Trecho para leitura –
Neste livro de Dalton Trevisan, as sutilezas e as mensagens nas entrelinhas são substituídas por uma linguagem mais direta, escassa em metáforas. O narrador que transforma em arte as situações do cotidiano dá lugar a um narrador que reproduz um universo que lhe é alheio e hostil.
Uma vez que há uma recusa em adotar uma fórmula narrativa consagrada (e copiada), D. T. faz a forma significar. A transição da forma, ou melhor, a retração de um virtuosismo, a substituição do jogo de variações sobre o mesmo tema por uma nova forma que expressa outro sentido, estes são elementos de uma consciência do choque entre o desejado e o possível. De um lado, há a antiga realidade que se ama, cujos detalhes sempre foram o material de onde o autor tirava seus contos. Do outro, há o susto de enxergar um outro mundo que foi construído em cima do antigo – e o desejo de construir uma nova forma que dê conta desta nova realidade, construída sobre a forma antiga. Mesmo na ruptura, é possível encontrar a evolução de uma forma.

Dados em análise –
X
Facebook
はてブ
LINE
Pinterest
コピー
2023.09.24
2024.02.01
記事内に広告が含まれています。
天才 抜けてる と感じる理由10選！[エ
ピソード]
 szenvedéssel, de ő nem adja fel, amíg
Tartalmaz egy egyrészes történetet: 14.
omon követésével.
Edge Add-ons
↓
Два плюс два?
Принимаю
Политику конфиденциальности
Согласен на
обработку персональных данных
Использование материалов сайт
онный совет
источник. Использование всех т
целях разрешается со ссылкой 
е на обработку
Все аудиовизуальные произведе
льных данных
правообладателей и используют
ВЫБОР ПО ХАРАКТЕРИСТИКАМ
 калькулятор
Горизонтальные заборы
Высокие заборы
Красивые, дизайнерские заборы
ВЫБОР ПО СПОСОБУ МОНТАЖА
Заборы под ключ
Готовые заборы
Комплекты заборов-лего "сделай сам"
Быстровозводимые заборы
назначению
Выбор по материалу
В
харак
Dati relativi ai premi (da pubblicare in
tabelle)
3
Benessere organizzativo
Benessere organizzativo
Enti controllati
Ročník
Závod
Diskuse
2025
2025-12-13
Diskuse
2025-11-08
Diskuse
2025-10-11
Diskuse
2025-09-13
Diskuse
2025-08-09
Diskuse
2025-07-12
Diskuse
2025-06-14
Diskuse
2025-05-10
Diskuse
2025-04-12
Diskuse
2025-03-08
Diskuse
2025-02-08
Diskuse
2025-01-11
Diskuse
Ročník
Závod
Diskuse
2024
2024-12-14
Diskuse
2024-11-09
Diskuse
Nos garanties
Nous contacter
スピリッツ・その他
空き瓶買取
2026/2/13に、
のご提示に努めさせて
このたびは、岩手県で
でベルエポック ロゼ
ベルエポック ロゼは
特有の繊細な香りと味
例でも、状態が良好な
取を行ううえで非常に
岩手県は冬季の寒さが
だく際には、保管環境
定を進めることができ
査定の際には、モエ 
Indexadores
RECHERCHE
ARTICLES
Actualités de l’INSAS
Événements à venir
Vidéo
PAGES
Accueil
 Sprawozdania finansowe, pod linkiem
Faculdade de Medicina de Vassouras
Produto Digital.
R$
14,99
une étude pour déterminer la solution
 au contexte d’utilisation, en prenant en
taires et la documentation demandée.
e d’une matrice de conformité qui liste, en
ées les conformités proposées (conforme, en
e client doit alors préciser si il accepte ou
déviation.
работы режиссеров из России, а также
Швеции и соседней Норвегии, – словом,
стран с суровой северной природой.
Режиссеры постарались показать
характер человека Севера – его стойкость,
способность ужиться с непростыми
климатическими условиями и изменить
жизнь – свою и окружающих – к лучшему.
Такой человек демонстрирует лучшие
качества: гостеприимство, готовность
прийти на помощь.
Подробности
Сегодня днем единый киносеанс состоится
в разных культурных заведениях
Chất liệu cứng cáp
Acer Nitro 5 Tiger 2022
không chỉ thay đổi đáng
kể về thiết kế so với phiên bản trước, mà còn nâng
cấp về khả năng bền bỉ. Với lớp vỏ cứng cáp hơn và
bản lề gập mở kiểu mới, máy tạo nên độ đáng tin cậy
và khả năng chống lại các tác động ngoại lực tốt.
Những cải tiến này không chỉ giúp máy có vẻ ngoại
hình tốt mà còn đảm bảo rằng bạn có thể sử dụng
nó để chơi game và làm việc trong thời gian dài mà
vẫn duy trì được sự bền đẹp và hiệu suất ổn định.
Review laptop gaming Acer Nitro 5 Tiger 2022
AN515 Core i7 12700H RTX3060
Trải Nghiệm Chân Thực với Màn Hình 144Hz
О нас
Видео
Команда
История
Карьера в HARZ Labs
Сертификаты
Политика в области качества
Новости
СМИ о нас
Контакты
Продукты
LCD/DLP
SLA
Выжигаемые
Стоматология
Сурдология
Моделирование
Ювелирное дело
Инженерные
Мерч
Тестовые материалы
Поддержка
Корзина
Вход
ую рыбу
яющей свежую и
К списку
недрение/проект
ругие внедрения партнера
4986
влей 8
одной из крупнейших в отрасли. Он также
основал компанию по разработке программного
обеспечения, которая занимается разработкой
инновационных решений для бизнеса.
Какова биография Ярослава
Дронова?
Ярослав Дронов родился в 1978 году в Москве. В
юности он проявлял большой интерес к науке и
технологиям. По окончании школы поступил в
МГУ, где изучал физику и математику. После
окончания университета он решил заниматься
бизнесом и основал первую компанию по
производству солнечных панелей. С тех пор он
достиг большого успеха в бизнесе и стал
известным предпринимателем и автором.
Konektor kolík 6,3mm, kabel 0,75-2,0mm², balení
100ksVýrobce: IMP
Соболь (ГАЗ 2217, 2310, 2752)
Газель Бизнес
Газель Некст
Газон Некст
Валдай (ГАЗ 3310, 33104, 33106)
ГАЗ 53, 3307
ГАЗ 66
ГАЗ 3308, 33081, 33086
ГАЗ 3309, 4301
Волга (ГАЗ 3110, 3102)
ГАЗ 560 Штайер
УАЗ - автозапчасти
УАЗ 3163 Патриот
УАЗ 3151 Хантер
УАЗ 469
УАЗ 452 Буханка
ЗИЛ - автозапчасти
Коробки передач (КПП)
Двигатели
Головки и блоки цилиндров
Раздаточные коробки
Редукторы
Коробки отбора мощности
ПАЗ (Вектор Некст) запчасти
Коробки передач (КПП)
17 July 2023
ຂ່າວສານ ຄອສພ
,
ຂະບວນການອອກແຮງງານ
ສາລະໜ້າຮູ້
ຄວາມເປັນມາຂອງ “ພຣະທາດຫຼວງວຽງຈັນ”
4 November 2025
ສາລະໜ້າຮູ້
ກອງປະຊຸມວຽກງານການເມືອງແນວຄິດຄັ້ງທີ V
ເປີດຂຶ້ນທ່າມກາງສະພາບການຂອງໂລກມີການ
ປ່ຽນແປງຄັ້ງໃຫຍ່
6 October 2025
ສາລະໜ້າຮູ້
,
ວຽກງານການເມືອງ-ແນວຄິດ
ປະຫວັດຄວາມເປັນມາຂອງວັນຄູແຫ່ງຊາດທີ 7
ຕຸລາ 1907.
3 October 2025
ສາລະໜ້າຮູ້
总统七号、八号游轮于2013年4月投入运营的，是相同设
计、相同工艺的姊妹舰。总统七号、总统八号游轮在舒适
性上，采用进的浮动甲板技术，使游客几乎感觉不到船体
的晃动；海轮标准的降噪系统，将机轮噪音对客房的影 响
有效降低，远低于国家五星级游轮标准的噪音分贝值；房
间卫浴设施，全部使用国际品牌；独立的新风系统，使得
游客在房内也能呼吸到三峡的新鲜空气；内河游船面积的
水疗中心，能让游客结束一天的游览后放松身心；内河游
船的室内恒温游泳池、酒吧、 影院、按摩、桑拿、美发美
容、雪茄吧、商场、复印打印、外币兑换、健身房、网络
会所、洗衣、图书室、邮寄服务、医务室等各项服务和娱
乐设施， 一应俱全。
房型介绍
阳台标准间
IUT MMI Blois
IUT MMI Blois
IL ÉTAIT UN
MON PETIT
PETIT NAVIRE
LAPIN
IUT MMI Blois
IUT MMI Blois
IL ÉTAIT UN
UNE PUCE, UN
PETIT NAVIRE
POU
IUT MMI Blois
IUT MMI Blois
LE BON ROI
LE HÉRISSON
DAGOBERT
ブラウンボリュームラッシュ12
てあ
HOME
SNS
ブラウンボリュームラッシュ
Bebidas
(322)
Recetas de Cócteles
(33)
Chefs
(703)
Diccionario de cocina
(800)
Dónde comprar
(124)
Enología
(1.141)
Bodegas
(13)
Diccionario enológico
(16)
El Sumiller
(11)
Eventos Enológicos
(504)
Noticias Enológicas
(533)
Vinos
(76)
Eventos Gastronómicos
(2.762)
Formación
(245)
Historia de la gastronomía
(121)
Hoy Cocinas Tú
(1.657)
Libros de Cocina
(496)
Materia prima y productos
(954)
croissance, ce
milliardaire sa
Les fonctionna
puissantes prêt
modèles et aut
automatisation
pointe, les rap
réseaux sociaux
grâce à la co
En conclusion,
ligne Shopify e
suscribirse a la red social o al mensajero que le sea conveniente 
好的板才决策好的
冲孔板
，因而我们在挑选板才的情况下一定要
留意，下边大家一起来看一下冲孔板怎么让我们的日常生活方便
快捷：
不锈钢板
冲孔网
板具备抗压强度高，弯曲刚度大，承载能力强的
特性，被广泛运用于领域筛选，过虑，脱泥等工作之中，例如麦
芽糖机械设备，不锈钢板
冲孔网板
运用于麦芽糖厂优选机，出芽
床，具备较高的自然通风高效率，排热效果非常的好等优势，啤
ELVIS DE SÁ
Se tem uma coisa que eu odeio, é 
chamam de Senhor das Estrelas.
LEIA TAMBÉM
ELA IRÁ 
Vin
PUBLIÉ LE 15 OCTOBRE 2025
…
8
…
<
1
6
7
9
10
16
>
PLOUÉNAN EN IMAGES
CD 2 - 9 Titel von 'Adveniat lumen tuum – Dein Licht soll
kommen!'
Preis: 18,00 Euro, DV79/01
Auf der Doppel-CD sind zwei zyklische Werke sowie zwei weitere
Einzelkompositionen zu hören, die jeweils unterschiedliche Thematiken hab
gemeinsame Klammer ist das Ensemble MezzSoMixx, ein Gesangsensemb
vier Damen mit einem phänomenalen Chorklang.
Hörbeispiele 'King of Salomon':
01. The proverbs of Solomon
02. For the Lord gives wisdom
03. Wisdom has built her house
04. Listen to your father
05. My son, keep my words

Conjunto de exercícios –
(A) No trecho sobre Dalton Trevisan, que tipo de linguagem substitui as sutilezas e as mensagens nas entrelinhas?
(B) Traduza para o inglês a seguinte frase do trecho sobre Dalton Trevisan: "Mesmo na ruptura, é possível encontrar a evolução de uma forma."
(C) Transcreva literalmente o trecho sobre Dalton Trevisan desde "Neste livro de" até "alheio e hostil.", incluindo estas últimas palavras.
Responda com base exclusivamente no trecho sobre Dalton Trevisan.

Respostas dos exercícios –
(A) Uma linguagem mais direta, escassa em metáforas.

(B) Even in rupture, it is possible to find the evolution of a form.

(C)
Neste livro de Dalton Trevisan, as sutilezas e as mensagens nas entrelinhas são substituídas por uma linguagem mais direta, escassa em metáforas. O narrador que transforma em arte as situações do cotidiano dá lugar a um narrador que reproduz um universo que lhe é alheio e hostil.